A LOCALE=NONE is the same as setting locale to any undefined value,e.g.
LOCALE=martian_mars.  There isn't a locale called 'none', so the system 
can provide no clues on how I/O, date format, etc, should be done.

All programs are supposed to start with locale="C", so I guess the
NONE locale is being set explicitly at some point.  On my box, I can't
(setlocale LC_ALL "NONE") since I don't have a NONE locale.

So, the fact that locale=NONE seems like a bug to me.

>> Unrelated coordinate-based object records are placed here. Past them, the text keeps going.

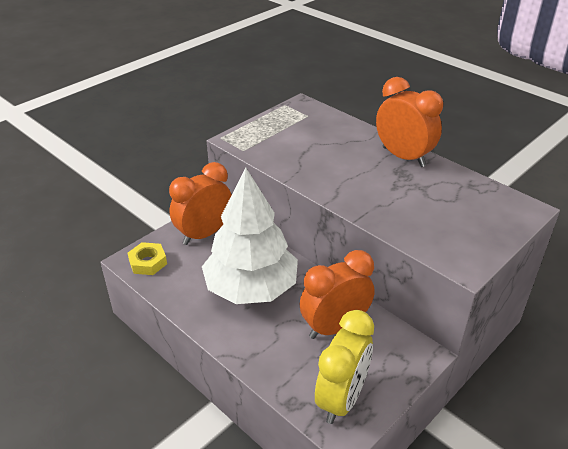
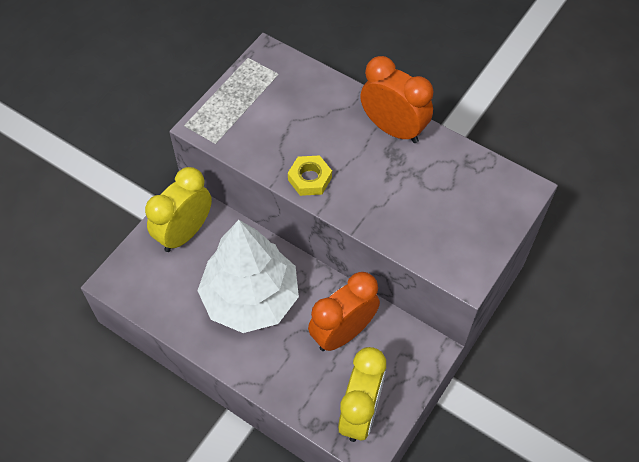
camera: 10 degrees left, 20 degrees up
yellow nut [127,242,167,275] -> yellow nut moved to [288,155,332,196]
orange clock [169,162,231,245] -> yellow clock [145,167,212,252]

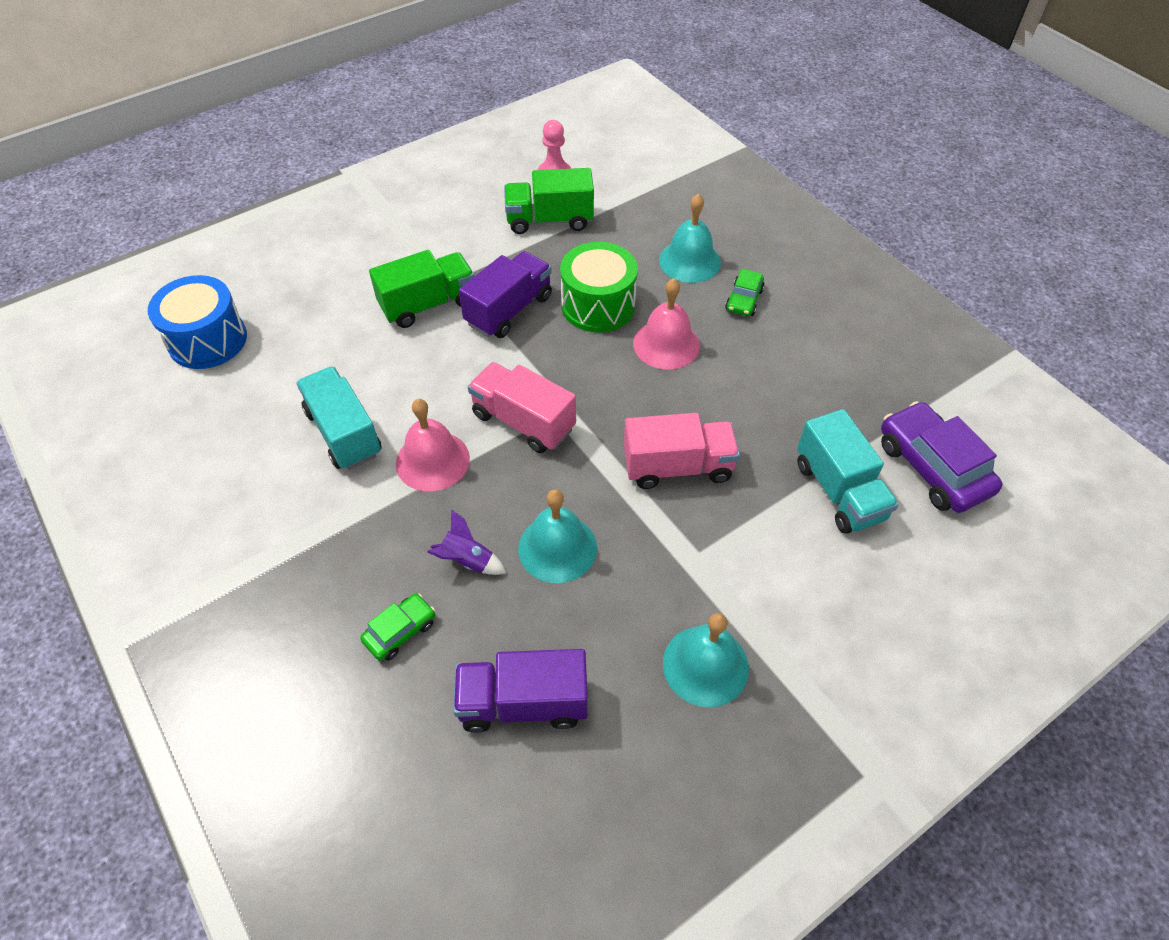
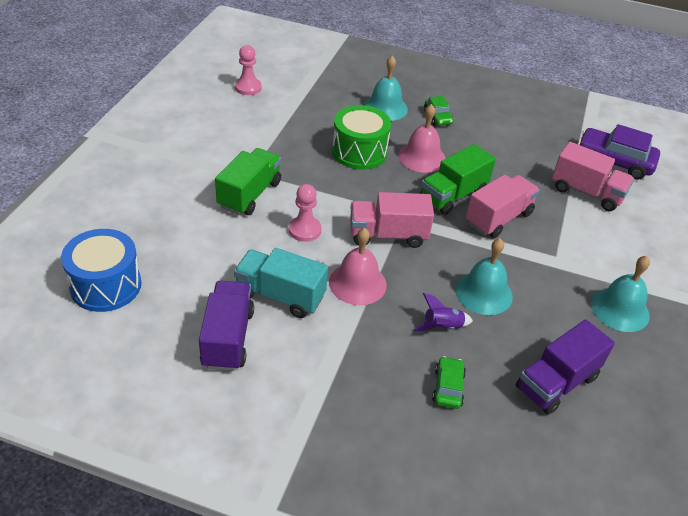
camera: 40 degrees left, 10 degrees down
purple truck [459,251,552,338] -> purple truck moved to [199,281,254,371]
green truck [504,168,594,234] -> green truck moved to [420,144,496,215]
turquoise truck [797,409,899,534] -> pink truck [552,142,634,211]
none -> pink pawn [289,184,322,242]

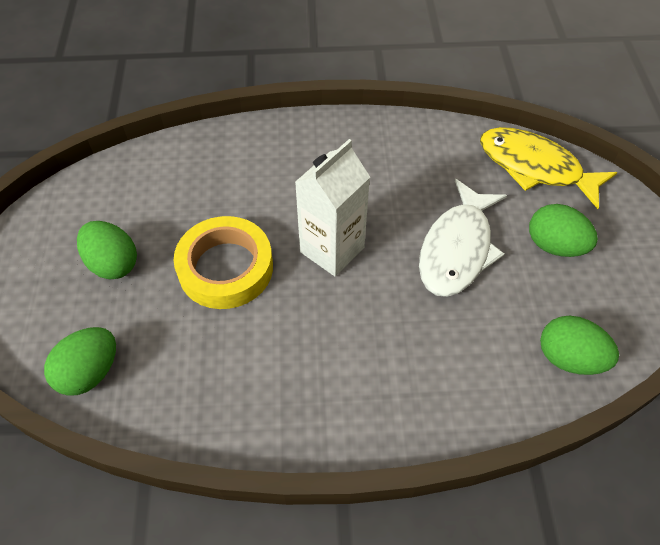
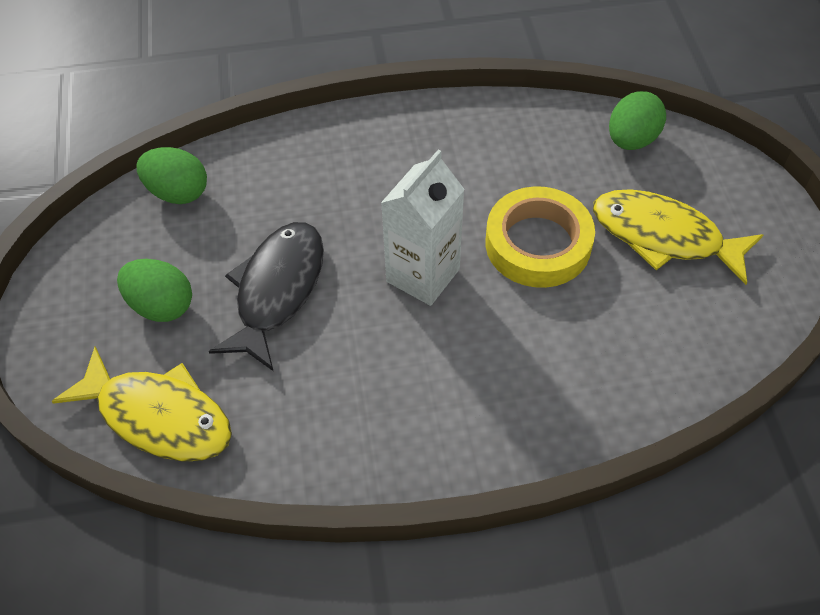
camera: 175 degrees right, 0 degrees up
green egg [77,221,137,279] -> yellow fish [593,189,763,285]
white fish [419,179,507,297] -> black fish [209,222,324,371]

For Guile string conversion, if locale=NONE has some non-buggy meaning, 
I'd probably suggest making NONE the same as UTF-8.  We can do whatever
we want, since the result of the operation of conversion into NONE
is undefined.

But as far as the greater question of the side effects of setting locale
early on startup...  The parsing of any source code files after locale 
is set will be done in that context.  I don't think it would do anything
unexpected. The reader and the port routines tend to do their own parsing,
and don't tend to rely on libc locale-specific routines.  Even so, it 
would take some auditing to prove that there would be no effect.

If you were to set the locale in Guile, you would need to add
a condition to catch if the current LANG envvar isn't set to a valid
locale so you can fall back to the "C" locale.